All you need in the world is love and laughter. That's all anybody needs. To have love in one hand and laughter in the other.
I think all in all, one thing a lot of plays seem to be saying is that we need to, as black Americans, to make a connection with our past in order to determine the kind of future we're going to have. In other words, we simply need to know who we are in relation to our historical presence in America.
I write for myself, and my goal is bringing that world and that experience of black Americans to life on the stage and giving it a space there.
From Romare Bearden I learned that the fullness and richness of everyday life can be rendered without compromise or sentimentality.
I first got involved in theater in 1968, at the height of a social tumult. I was a poet.
Blacks have traditionally had to operate in a situation where whites have set themselves up as the custodians of the black experience.
I think it was the ability of the theater to communicate ideas and extol virtues that drew me to it. And also, I was, and remain, fascinated by the idea of an audience as a community of people who gather willingly to bear witness.
All art is political in the sense that it serves someone's politics.
I'm a De Niro fan. I went eleven years without seeing a movie; the last one before that, February 1980, was De Niro and Scorsese in 'Raging Bull,' and when I went back, it was 'Cape Fear,' with De Niro and Scorsese. I picked up right where I left off at.
I had always been fascinated with Napoleon because he was a self-made emperor; Victor Hugo said, 'Napoleon's will to power,' and it was the title of my paper. And I submitted it to my teacher, and he didn't think I had written it. And he wanted me to explain it to him.
The blues are important primarily because they contain the cultural expression and the cultural response to blacks in America and to the situation that they find themselves in. And contained in the blues is a philosophical system at work. And as part of the oral tradition, this is a way of passing along information.

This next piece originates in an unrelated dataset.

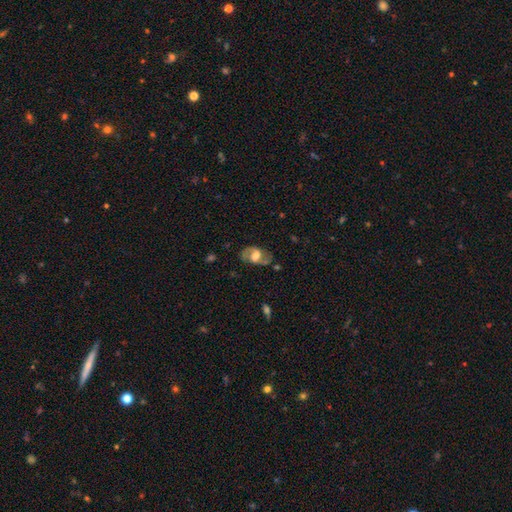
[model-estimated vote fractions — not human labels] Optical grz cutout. It shows a featured or disk galaxy (71%) with a weak bar (47%), 2 (87%) medium (48%) spiral arms (84%) and a moderate central bulge (46%). Merging: none (69%).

A novelist writes a novel, and people read it. But reading is a solitary act. While it may elicit a varied and personal response, the communal nature of the audience is like having five hundred people read your novel and respond to it at the same time. I find that thrilling.

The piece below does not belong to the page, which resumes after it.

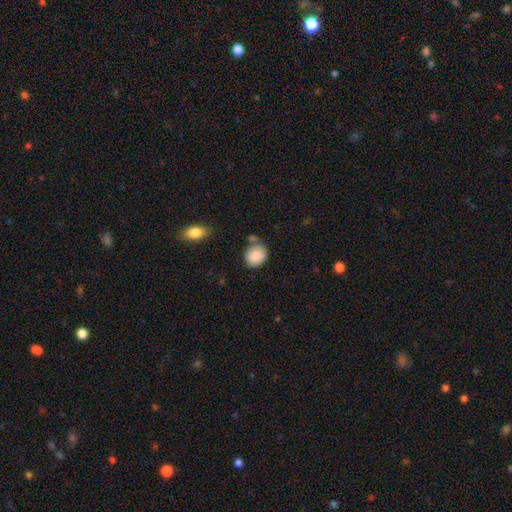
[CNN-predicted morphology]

Like most people, I have this sort of love-hate relationship with Pittsburgh. This is my home, and at times I miss it and find it tremendously exciting, and other times I want to catch the first thing out that has wheels.

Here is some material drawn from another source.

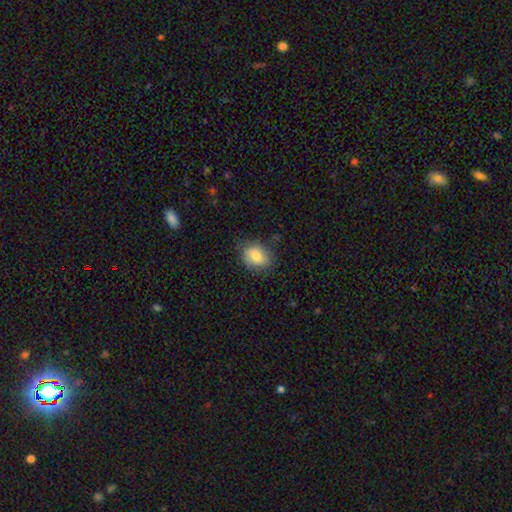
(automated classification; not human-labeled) smooth_or_featured: smooth (p=0.80) [alt: featured or disk p=0.12]
how_rounded: in between (p=0.60) [alt: round p=0.39]
merging: none (p=0.73) [alt: minor disturbance p=0.21]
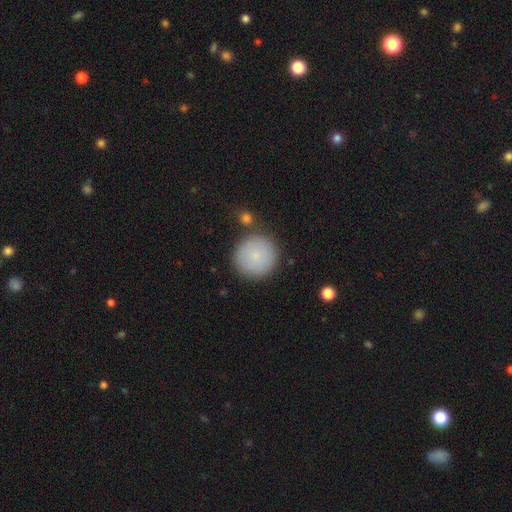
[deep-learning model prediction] Morphology: type=smooth (84%); roundness=round (95%); merging=none (81%).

I once wrote a short story called 'The Best Blues Singer in the World,' and it went like this: 'The streets that Balboa walked were his own private ocean, and Balboa was drowning.' End of story. That says it all. Nothing else to say. I've been rewriting that same story over and over again. All my plays are rewriting that same story.
I don't write particularly to effect social change. I believe writing can do that, but that's not why I write.
Keep your hands moving. Writing is rewriting.
I don't look at our society today too much. My focus is still in the past, and part of the reason is because what I do - the wellspring of art, or what I do - l get from the blues. So I listen to the music of a particular period that I'm working on, and I think inside the music is clues to what is happening with the people.
My plays are ultimately about love, honor, duty, betrayal.
My influences have been what I call my four Bs - the primary one being the blues, then Borges, Baraka, and Bearden.
I write the black experience in America, and contained within that experience, because it is a human experience, are all the universalities.
I try to explore, in terms of the life I know best, those things which are common to all cultures.
For me, the original play becomes an historical document: This is where I was when I wrote it, and I have to move on now to something else.
Anything you want to know, you ask the characters.
Jazz in itself is not struggling. That is, the music itself is not struggling... It's the attitude that's in trouble. My plays insist that we should not forget or toss away our history.